Garver’s contribution to such a sorry team was well known and should have carried him to victory in the race for the 1951 MVP. Instead, he finished just behind the Yankees’ Yogi Berra. Garver would have won had not the New York sportswriters completely left him off their ballots, shifting the award to Berra. Garver had certainly earned the title of most valuable player, as the Browns’ .262 win percentage in the games in which he did not appear is the fourth lowest in MLB history and the worst record since 1899.
So how good was this guy? He was almost universally a junk ball pitcher, rarely throwing directly across the plate and an expert at tricking opposing batters into swinging at bad pitches. A batter who reaches for something out of the strike zone rarely makes good contact, resulting in lots of weak grounders and shallow popups. The result was a 50/50 shot at a strikeout or walk (881 of each in his career) with many frustrated opponents who just couldn’t score against him.
Adding Garver’s 1952 Topps Card to the Set
This card was yet another eBay purchase. It fits the not very helpful condition of “low-grade” assigned by the seller, but I’m not very picky when diving into the sub-$5 range for ’52 cards.
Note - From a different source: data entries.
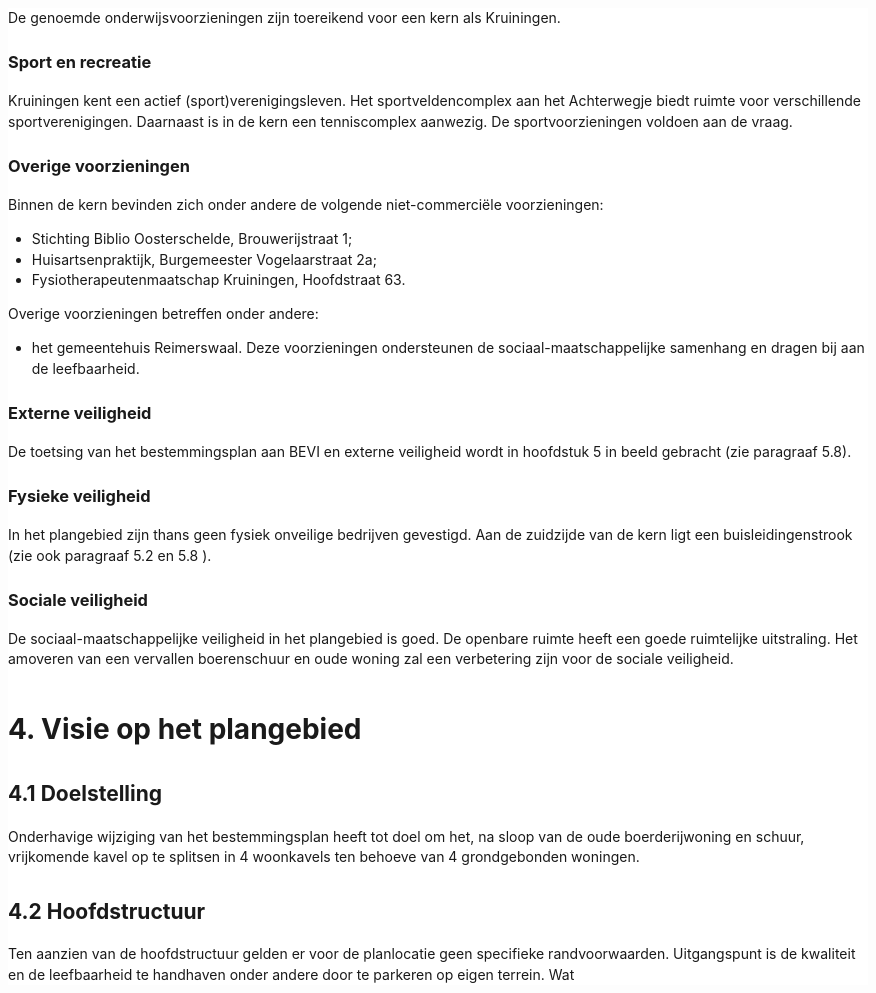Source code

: De genoemde onderwijsvoorzieningen zijn toereikend voor een kern als Kruiningen.

### Sport en recreatie

Kruiningen kent een actief (sport)verenigingsleven. Het sportveldencomplex aan het Achterwegje biedt ruimte voor verschillende sportverenigingen. Daarnaast is in de kern een tenniscomplex aanwezig. De sportvoorzieningen voldoen aan de vraag.

### Overige voorzieningen

Binnen de kern bevinden zich onder andere de volgende niet-commerciële voorzieningen:

- Stichting Biblio Oosterschelde, Brouwerijstraat 1;
- Huisartsenpraktijk, Burgemeester Vogelaarstraat 2a;
- Fysiotherapeutenmaatschap Kruiningen, Hoofdstraat 63.

Overige voorzieningen betreffen onder andere:

- het gemeentehuis Reimerswaal.
Deze voorzieningen ondersteunen de sociaal-maatschappelijke samenhang en dragen bij aan de leefbaarheid.

### Externe veiligheid

De toetsing van het bestemmingsplan aan BEVI en externe veiligheid wordt in hoofdstuk 5 in beeld gebracht (zie paragraaf 5.8).

### Fysieke veiligheid

In het plangebied zijn thans geen fysiek onveilige bedrijven gevestigd. Aan de zuidzijde van de kern ligt een buisleidingenstrook (zie ook paragraaf 5.2 en 5.8 ).

### Sociale veiligheid

De sociaal-maatschappelijke veiligheid in het plangebied is goed. De openbare ruimte heeft een goede ruimtelijke uitstraling. Het amoveren van een vervallen boerenschuur en oude woning zal een verbetering zijn voor de sociale veiligheid.

# **4. Visie op het plangebied**

## **4.1 Doelstelling**

Onderhavige wijziging van het bestemmingsplan heeft tot doel om het, na sloop van de oude boerderijwoning en schuur, vrijkomende kavel op te splitsen in 4 woonkavels ten behoeve van 4 grondgebonden woningen.

## **4.2 Hoofdstructuur**

Ten aanzien van de hoofdstructuur gelden er voor de planlocatie geen specifieke randvoorwaarden. Uitgangspunt is de kwaliteit en de leefbaarheid te handhaven onder andere door te parkeren op eigen terrein. Wat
What’s great about this particular example is that a previous owner sought to update Garver’s team affiliation after his August 1952 trade to the Tigers. “TIGER” is penciled in between Garver’s name and facsimile signature on the front of the card. It would be great to match this up with a similarly edited card of one of the three Detroit players that were received by the Browns in the same transaction. All six players involved in the trade are shown in the ’52 Topps set with their original teams, potentially shedding a bit of light on the timing of exactly when Topps went to press with each series.